Cette présentation professionnelle d’un exceptionnel parcours doit être complétée par les descriptions des autres facettes multiples de sa personnalité. Il faut d’abord évoquer l’artiste, violoniste de bon niveau dans sa jeunesse, il se consacra dès sa retraite à la peinture prenant des cours de dessin auprès d’artistes locaux connus. Du crayon au fusain, il passera ensuite au pastel et enfin à la peinture à l’huile. Ses œuvres étaient toujours inspirées par des thèmes apaisants créant chez lui des émotions qu’il souhaitait transmettre. Il faut y ajouter ses talents de numismate dont il fit profiter la Société numismatique du Nord.

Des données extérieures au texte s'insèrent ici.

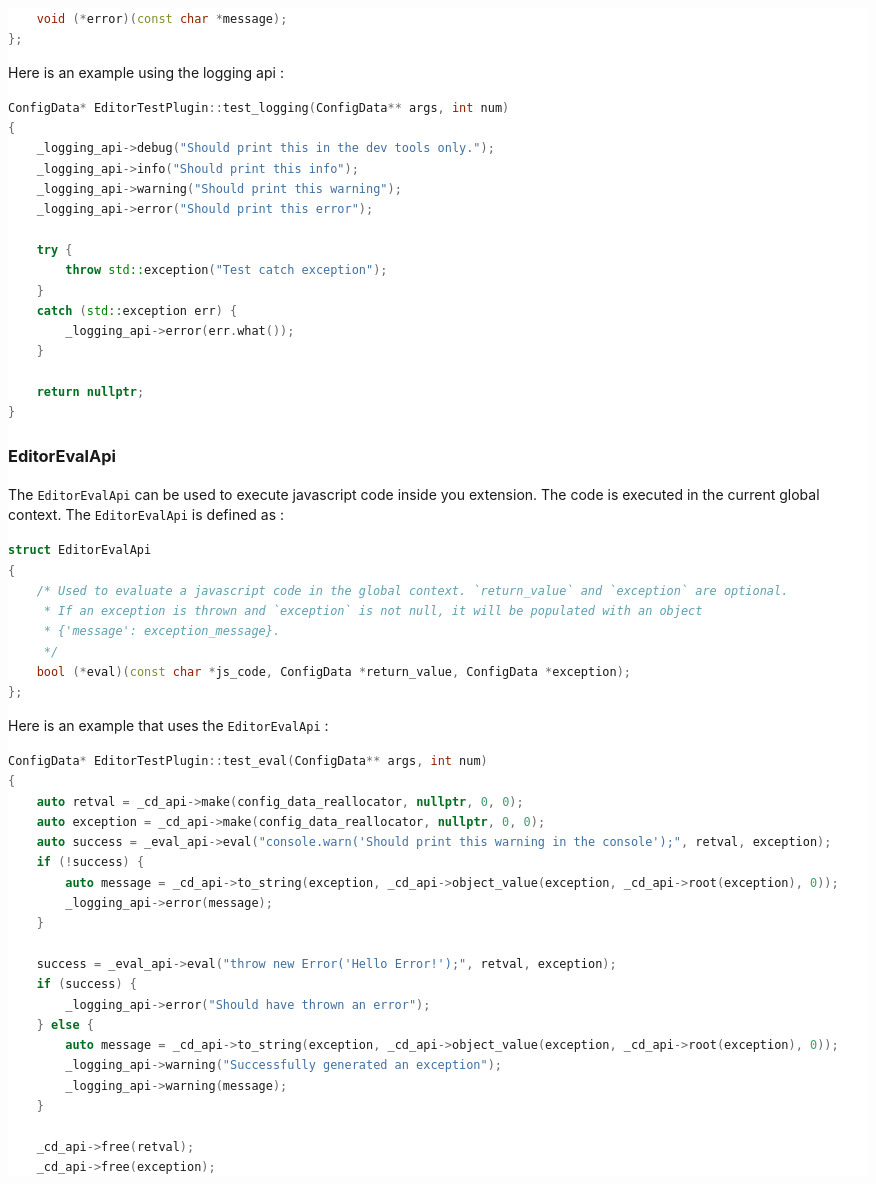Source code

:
 ```cpp
	void (*error)(const char *message);
};
```

Here is an example using the logging api :
```cpp
ConfigData* EditorTestPlugin::test_logging(ConfigData** args, int num)
{
    _logging_api->debug("Should print this in the dev tools only.");
    _logging_api->info("Should print this info");
    _logging_api->warning("Should print this warning");
    _logging_api->error("Should print this error");

    try {
        throw std::exception("Test catch exception");
    }
    catch (std::exception err) {
        _logging_api->error(err.what());
    }

    return nullptr;
}
```

### EditorEvalApi
The `EditorEvalApi` can be used to execute javascript code inside you extension. The code is executed in the current global context. The `EditorEvalApi` is defined as :
```cpp
struct EditorEvalApi
{
	/* Used to evaluate a javascript code in the global context. `return_value` and `exception` are optional.
	 * If an exception is thrown and `exception` is not null, it will be populated with an object
	 * {'message': exception_message}.
	 */
	bool (*eval)(const char *js_code, ConfigData *return_value, ConfigData *exception);
};
```

Here is an example that uses the `EditorEvalApi` :
```cpp
ConfigData* EditorTestPlugin::test_eval(ConfigData** args, int num)
{
    auto retval = _cd_api->make(config_data_reallocator, nullptr, 0, 0);
    auto exception = _cd_api->make(config_data_reallocator, nullptr, 0, 0);
    auto success = _eval_api->eval("console.warn('Should print this warning in the console');", retval, exception);
    if (!success) {
        auto message = _cd_api->to_string(exception, _cd_api->object_value(exception, _cd_api->root(exception), 0));
        _logging_api->error(message);
    }

    success = _eval_api->eval("throw new Error('Hello Error!');", retval, exception);
    if (success) {
        _logging_api->error("Should have thrown an error");
    } else {
        auto message = _cd_api->to_string(exception, _cd_api->object_value(exception, _cd_api->root(exception), 0));
        _logging_api->warning("Successfully generated an exception");
        _logging_api->warning(message);
    }

    _cd_api->free(retval);
    _cd_api->free(exception);
```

Il faut surtout rappeler l’historien visitant les bouquinistes et fouillant les archives locales et régionales. Il adhéra peu après leur création à des associations comme celle du Musée Hospitalier Régional de Lille et celle des médecins retraités. Ayant la plume facile, il multipliera les articles dans la presse et signera bon nombre d’éditoriaux à l’intention de différentes revues. Il mena une recherche approfondie sur l’histoire de Lille qui l’amènera à écrire deux ouvrages dont l’un s’intitulait Le quartier Saint Michel et son Histoire. Il l’affectionnait particulièrement et le qualifiait de « quartier latin lillois ».

C’était aussi un penseur comme en témoigne la conclusion de l’un de ses éditoriaux : « Le médecin se doit de garder une bonne dose d’humilité car son art n’est pas une science exacte et sa croyance en sa toute-puissance est éloignée de la réalité. Avec conscience et sagesse, il soigne, il s’efforce de guérir, toujours préoccupé de soulager et réconforter l’homme souffrant. »

Pour nous Médecins, nous garderons le souvenir d’un Dr Marcel Héraud, grand clinicien qui a su transmettre son savoir et son expérience.  

Texte rédigé par le Dr Pierre Herlemont

Publié dans la Lettre d'information de l'Association du Musée Hospitalier Régional de Lille, n° 25. Septembre 2019.